In order to dissert upon the Data Protection matter, it is essential to recall Regulation n.679/2016 as the most recent and concrete legislative mean to assert the question.
Firstly, the normative of crucial importance attains to Art.4 comma 7 of the GDPR, the provision qualifying the controller as “a natural or legal person, a public authority, agency, competent to determine the purposes and means of processing personal data”.
A practical application of such provision could be related to the possibility for an employer to control his own employees personal data, given that employers have faculty to determine purposes and means concerning the information processing procedure.
Secondly, it emerges an arising question: how to define and determine purposes and means? Doctrine generally considers purposes as “an anticipated outcome that is intended” and means as “how a result is obtained or an end is achieved”.

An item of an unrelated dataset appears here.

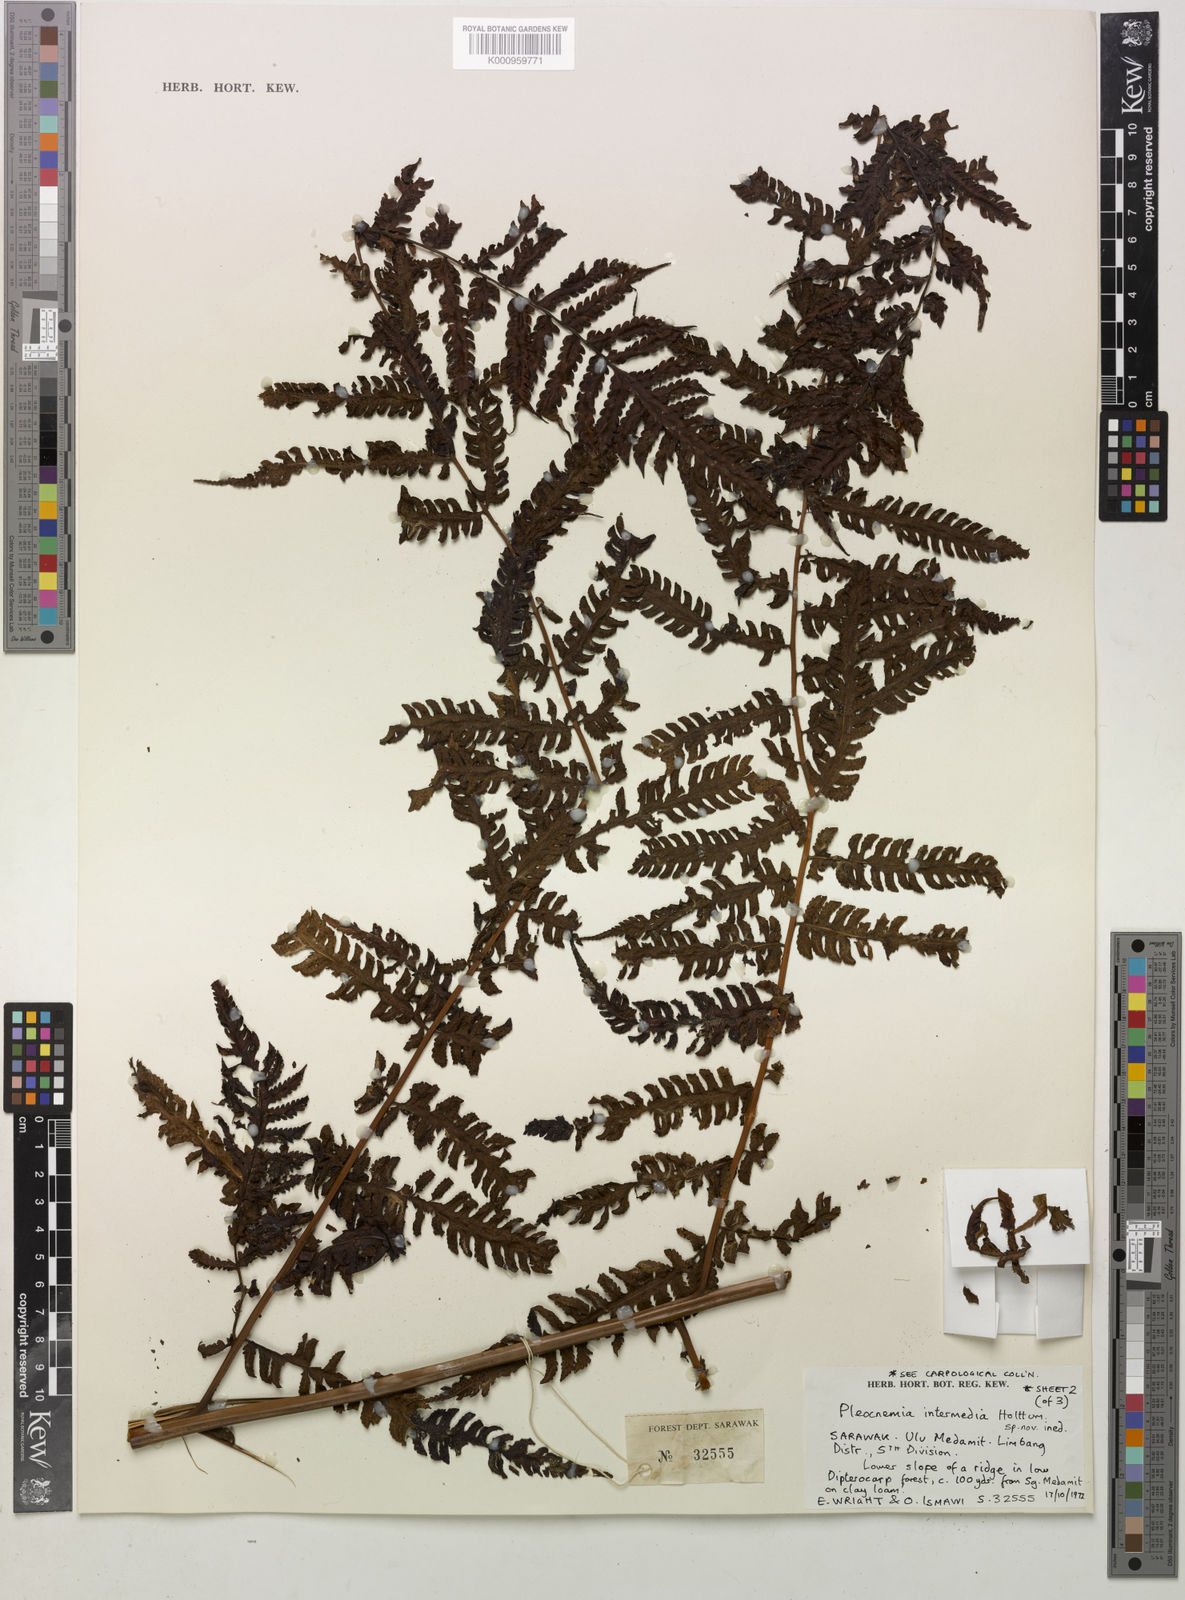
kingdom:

An aspect recently debated and strictly connected to the previous question attains to whether a single verification operated by a controller is a condicio sine qua non to implement the content mentioned under EU Regulation n. 679/2016: according to jurisprudence formulated in recent years by the CJEU, the control exercised by an employer shall be intended as “in its own extent to the entirety of processing”.

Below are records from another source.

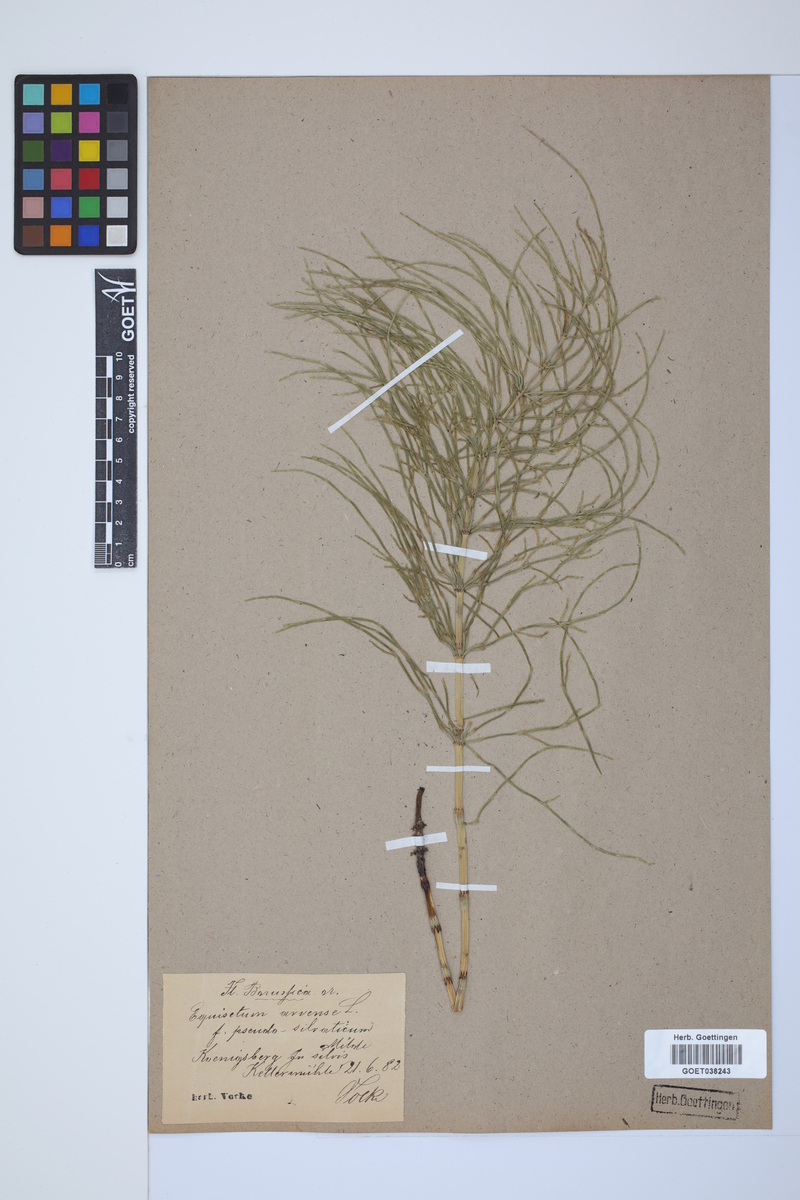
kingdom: Plantae
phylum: Tracheophyta
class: Polypodiopsida
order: Equisetales
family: Equisetaceae
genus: Equisetum
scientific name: Equisetum arvense
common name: Field horsetail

A further area of interest attains to the case in which control is exercised jointly by two subjects in determining purposes and means of a processing operation: the compulsory criterion under the Guidelines Regulations to realize such form responds to the fact that “two different actions complementary to each other for an unique purpose have a tangible impact on the determination of purposes”.
Furthermore, the Guidelines principles clarify that the above-mentioned criterion shall not be considered as satisfied whether a process carried out by two different subjects could have been performed by one part only without intervention from the other.
The processor: definition and tasks
EU Regulation 679/2016 under art.4 comma 8 attributed the processor the same definition as for the controller, but at the same time precisely asserted under the Guidelines the following:
- the processor must be a separate legal entity than the controller;
- the processor must act on the controller’s behalf. A more-in-depth reasoning is visible under art. 28 comma 1, which specifies the controller’s duty “to use processors at the same time able to provide sufficient guarantees from an organizational point of view and to make sure that personal data will be efficiently protected”.
An element for the immediate future of jurisprudence is the following: quid iuris in case a violation of a personal data may occur?
In the near future it might emerge a potential overlapping of competence between the CJEU and the ECHR in case an individual would face discrimination from the point of view of freedom of religion rather than sexual orientation consequently to: in fact, the European Court of Human Rights might claim competence ratione personae in case a discrimination either directly or indirectly would be perpetrated by a controller or a processor in respect to an individual who has seen its own data being used for a discriminatory therefore illegitimate purpose, while the Court of Luxemburg might condemn the State on the ratione materiae principle assuming the CJEU as competent judicial organ to establish whether a breach of an EU legally binding disposition occurred or not.